• Task details: Retype every line of the data below word for word, leaving out the pictures.

[Data records]
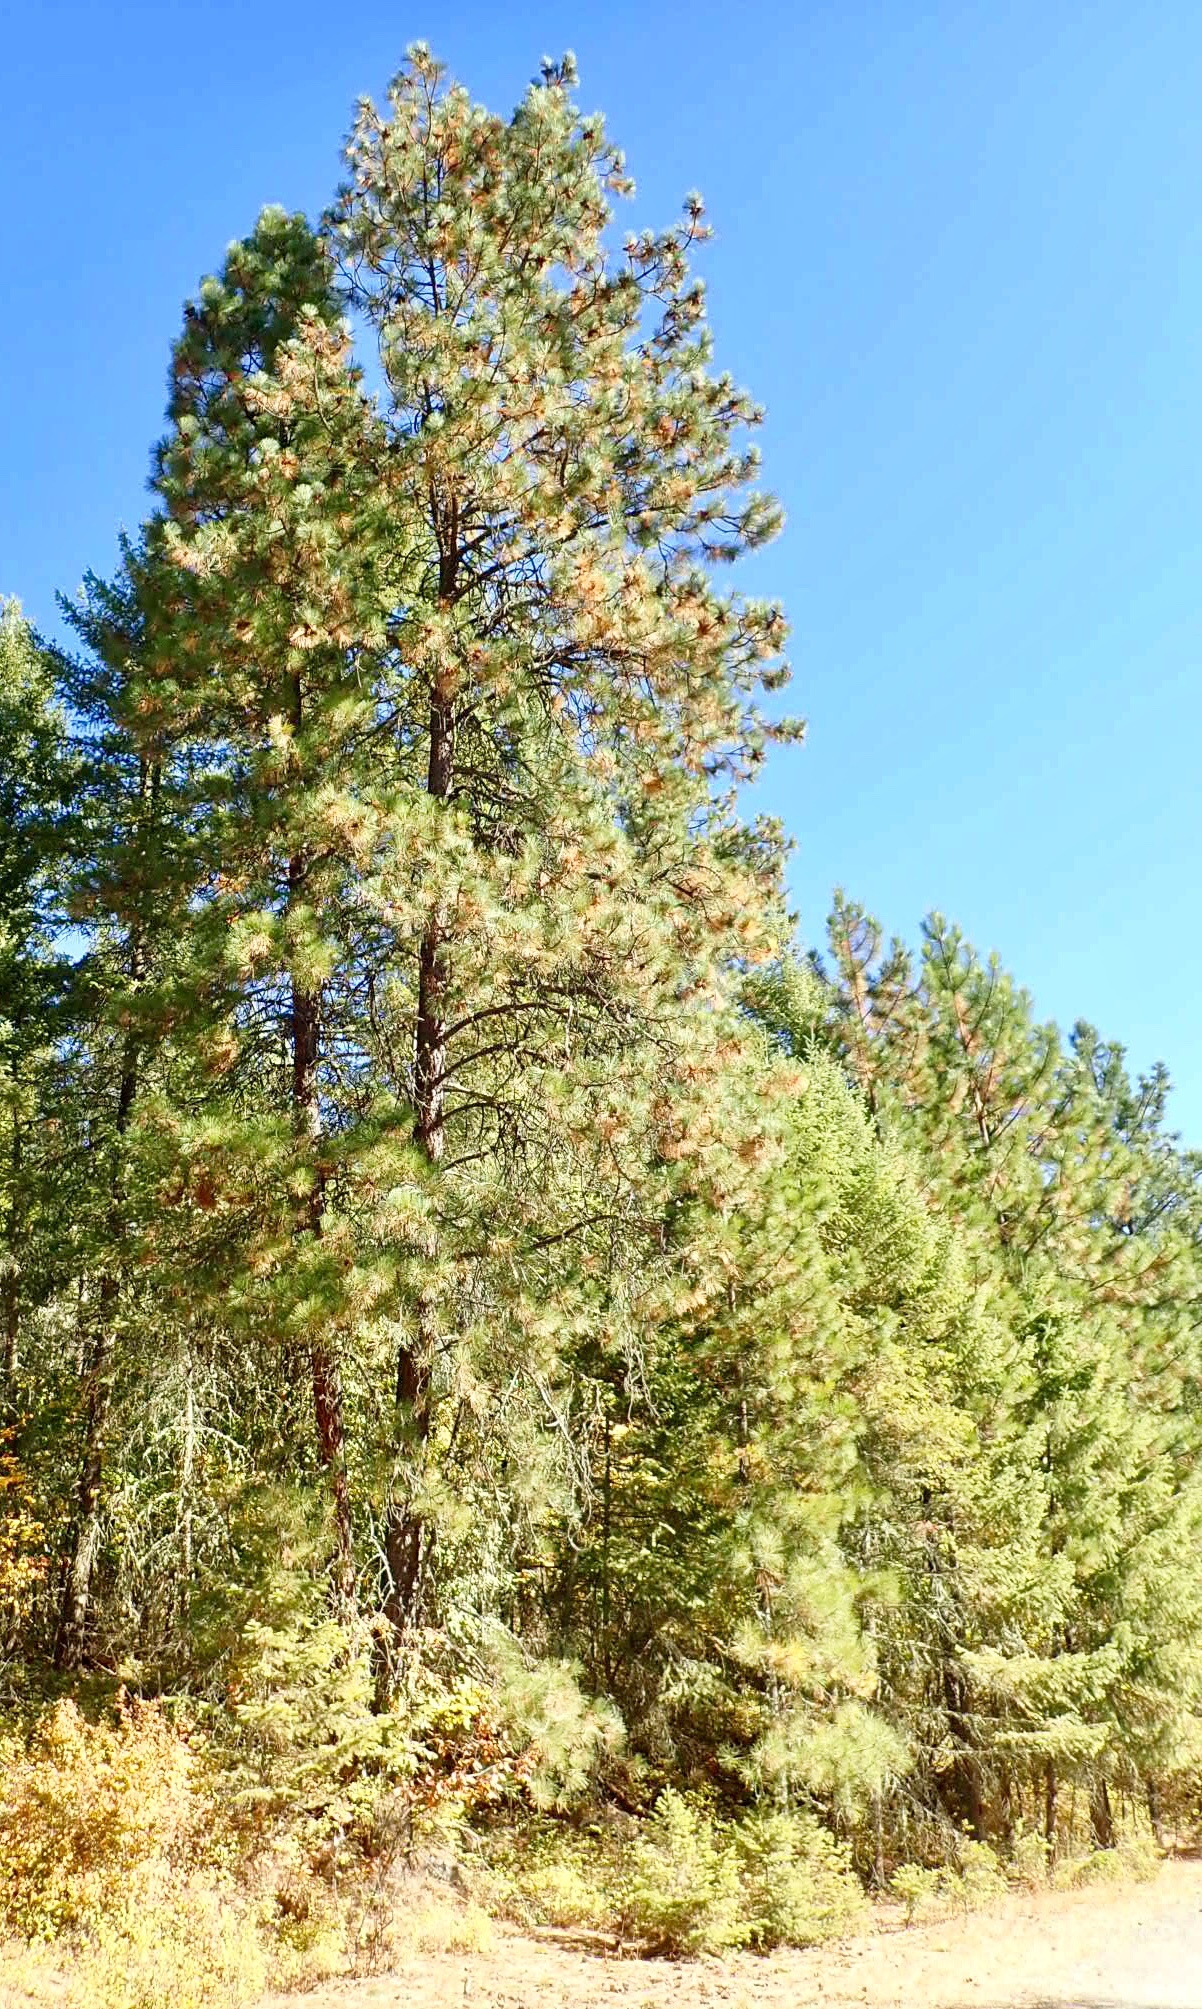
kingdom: Plantae
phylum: Tracheophyta
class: Pinopsida
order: Pinales
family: Pinaceae
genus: Pinus
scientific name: Pinus ponderosa
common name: Western yellow-pine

• Task output:
kingdom: Plantae
phylum: Tracheophyta
class: Pinopsida
order: Pinales
family: Pinaceae
genus: Pinus
scientific name: Pinus ponderosa
common name: Western yellow-pine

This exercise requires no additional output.